Preliminary Study of Image Reconstruction for Breast DECT with Limited-Angular-Range Data

Dual-energy computed tomography (DECT) is a useful technique in clinical applications, including breast examinations for breast cancer staging and differentiation between benign and malignant tumors. DECT can lead to accurate estimation of physical quantities, such as iodine contrast concentration, which is highly desired for the quantitative analysis and capturing of the contrast-update kinetics used in these clinical applications. Meanwhile, low- and high-kVp data in DECT are usually collected with two full-angular ranges (FARs) of 360°, or at least with short-scan ranges. DECT with limited-angular-range (LAR) data may then allow potential reduction of radiation dose, scan time, and motion effect, and avoidance of possible collision between the moving gantry of the scanner and the imaged object. In this work, we investigate accurate image reconstruction for DECT with LAR data by correcting for both the beam-hardening (BH) and LAR effects with a two-step method.
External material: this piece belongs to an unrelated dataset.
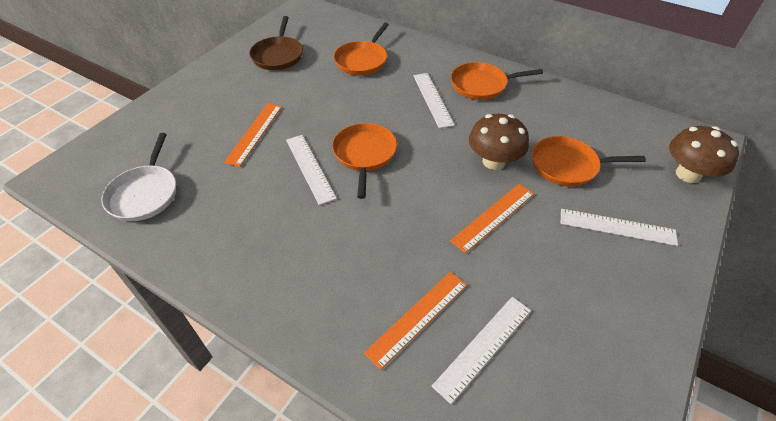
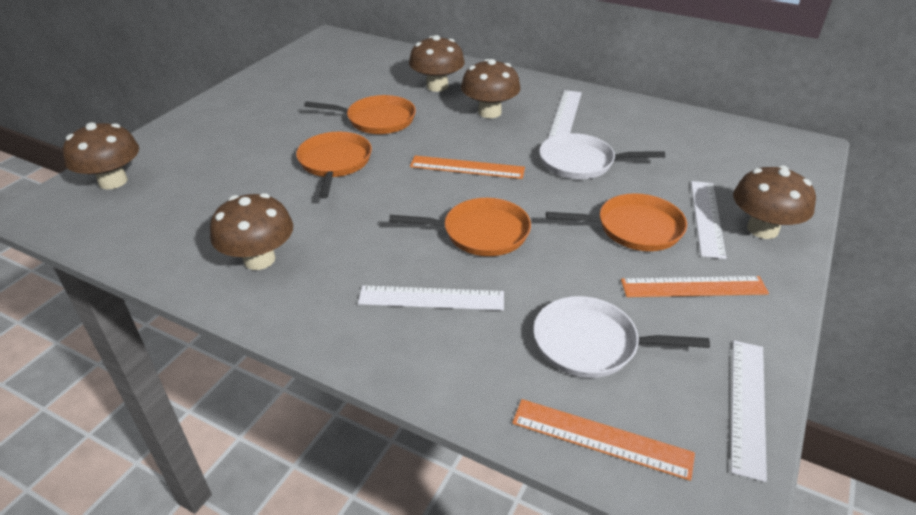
brown mushroom: 2 -> 5
brown pan: 1 -> 0
white pan: 1 -> 2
Noiseless and noisy data are generated from a digital breast phantom, using a nonlinear data model with low- and high-kVp spectra. A single-arc (SA) or two-orthogonal-arc (TOA) scan was employed with completely overlapping rays of low and high kVp, where the LAR spans from 60° to 120°. The generated low- and high-kVp data of LAR are first decomposed into basis data of LAR using a standard data-domain decomposition algorithm. Basis images are then reconstructed directly from the basis data by use of the directional-total-variation (DTV) algorithm previously developed. From basis images obtained, monochromatic images can be combined for visual inspection and iodine contrast concentrations can be estimated for quantitative assessment. Results suggest that the two-step method can, for the LARs and noise levels investigated in this work, yield monochromatic images with reduced BH and LAR artifacts and accurate estimation of iodine contrast concentration as compared to the reference values from the full-angular-range data. Additionally, TOA scans seem to be more effective in artifact reduction and quantitative estimation than SA scans of the same total LAR. The observations and results in the work may engender insights into the design of DECT with LAR scanning configurations of practical application significance.